By Aliyu Muhammad Aliyu
Water affects people’s livelihood every year during the rainy season, forcing them to find an immediate solution just to be repeated in the subsequent year as in the previous one.
People should consider the effect of mounding granite, debris of demolished buildings or black and smelly sand removed after gutter clearing in undulating places that collected water on the ground in front of houses, hoping to level the ground surface so that rainwater runoff to the gutters. Instead, the water moved to the new undulated spot created by the mound next to the existing one when only levelling the ground to flatten the surface was all needed. The process was continuously repeated without success, ironically without thinking of an alternative way that might work better. With time, houses became lower than outside ground level, necessitating raising the gutter level that caused water from homes to remain inside.
The common lazy practice of leaving behind the excess soil dug up when excavating building foundations, constructing gutters, soakaways, wells and what have you instead of taking it away to fill unwanted ponds and eroded places causes many more problems. Local government authorities and philanthropists contributed at the largest scale; several truckloads of granite are mounded in town lanes as a quarter of developmental projects. People requested it and appreciated it despite the harm it caused that they couldn’t realize when a grader levelled the topsoil and removed it when in excess was the only requirement. That practice inconvenience lives, especially during the rainy season; one should either manually remove the water from their house using containers and pour it outside or enter their rooms, destroy properties, and erode the house gradually until it finally collapses.
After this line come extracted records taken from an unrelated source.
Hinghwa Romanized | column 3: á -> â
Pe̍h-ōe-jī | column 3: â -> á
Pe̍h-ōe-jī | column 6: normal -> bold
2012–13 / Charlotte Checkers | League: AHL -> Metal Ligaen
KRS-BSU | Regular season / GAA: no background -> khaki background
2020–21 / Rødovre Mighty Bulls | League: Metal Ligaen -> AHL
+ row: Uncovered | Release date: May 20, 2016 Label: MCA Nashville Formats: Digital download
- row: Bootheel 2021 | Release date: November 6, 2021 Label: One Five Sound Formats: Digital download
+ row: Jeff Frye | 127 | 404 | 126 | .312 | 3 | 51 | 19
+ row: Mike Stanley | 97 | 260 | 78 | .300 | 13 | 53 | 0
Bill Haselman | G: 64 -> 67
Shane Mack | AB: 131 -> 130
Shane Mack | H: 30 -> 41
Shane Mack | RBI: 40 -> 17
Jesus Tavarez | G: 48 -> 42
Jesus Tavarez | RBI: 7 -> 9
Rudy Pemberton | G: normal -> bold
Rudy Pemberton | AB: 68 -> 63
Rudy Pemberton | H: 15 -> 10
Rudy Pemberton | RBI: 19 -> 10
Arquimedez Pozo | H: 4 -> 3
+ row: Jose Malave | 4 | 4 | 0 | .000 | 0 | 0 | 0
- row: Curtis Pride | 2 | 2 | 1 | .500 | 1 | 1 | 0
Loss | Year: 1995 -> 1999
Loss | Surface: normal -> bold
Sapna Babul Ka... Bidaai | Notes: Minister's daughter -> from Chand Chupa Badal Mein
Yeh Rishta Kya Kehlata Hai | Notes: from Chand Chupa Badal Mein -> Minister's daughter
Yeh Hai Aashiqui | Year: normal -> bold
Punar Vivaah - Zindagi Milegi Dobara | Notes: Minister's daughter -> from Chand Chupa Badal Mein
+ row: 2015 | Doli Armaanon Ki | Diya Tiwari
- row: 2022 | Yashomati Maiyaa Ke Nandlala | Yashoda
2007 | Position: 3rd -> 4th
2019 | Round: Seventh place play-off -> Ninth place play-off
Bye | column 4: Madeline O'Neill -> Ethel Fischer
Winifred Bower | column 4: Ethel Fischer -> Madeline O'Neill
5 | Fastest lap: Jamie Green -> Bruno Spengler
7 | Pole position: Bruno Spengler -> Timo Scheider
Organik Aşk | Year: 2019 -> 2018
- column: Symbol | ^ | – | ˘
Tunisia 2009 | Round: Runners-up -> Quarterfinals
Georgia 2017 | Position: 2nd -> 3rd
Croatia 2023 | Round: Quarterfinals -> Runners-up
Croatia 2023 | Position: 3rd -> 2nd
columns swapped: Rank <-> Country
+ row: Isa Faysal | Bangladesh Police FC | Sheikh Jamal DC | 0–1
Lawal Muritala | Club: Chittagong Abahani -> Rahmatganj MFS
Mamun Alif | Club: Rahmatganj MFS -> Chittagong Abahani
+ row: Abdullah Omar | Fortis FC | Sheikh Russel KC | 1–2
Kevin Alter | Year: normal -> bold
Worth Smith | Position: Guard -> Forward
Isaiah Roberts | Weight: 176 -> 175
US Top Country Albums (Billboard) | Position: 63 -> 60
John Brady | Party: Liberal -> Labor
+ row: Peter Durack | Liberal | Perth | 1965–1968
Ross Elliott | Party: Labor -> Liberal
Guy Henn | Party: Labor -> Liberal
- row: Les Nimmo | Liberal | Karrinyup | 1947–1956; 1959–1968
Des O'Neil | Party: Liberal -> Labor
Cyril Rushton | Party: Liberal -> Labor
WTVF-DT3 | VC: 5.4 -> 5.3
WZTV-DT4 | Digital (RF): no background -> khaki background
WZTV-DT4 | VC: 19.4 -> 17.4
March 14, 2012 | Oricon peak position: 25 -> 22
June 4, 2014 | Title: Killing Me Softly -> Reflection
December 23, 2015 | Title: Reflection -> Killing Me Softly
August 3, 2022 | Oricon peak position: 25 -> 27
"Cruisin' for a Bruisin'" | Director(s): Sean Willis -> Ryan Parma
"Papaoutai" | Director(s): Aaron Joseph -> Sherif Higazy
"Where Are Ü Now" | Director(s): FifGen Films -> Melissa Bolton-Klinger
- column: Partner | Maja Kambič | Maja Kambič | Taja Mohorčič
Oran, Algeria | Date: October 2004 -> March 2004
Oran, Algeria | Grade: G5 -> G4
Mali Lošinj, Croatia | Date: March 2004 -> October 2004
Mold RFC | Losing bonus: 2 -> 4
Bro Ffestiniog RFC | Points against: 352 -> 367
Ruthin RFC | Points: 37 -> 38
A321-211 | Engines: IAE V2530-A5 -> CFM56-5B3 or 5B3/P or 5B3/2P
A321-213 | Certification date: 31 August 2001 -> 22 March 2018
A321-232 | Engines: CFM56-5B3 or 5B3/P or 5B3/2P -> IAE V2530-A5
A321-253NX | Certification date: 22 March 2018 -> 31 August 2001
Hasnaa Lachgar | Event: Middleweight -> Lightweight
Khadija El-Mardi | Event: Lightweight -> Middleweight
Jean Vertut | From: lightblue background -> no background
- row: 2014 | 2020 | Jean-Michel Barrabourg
To the middle class and civil servants, their savings and retirement benefit were used to renovate the house instead of using it for other better purposes. To the poor, the house must be sold and moved to less developed areas, which consequences had a direct link to poverty.
Please don’t allow anyone to dump whatever in front of their house; elsewhere, they could be influenced as a short-term solution. They can use local tools such as hoes and shovels to level the surface, making rainwater runoff. The long-term solution is for rich and local and state governments to interlock every lane in the cities so that there is no need for such practice in the future. Major drainages must be constructed in the major roads linking the state to the state from all cardinal points to immediately drain the water after the heavy downpour in the ever-expanding city of Kano.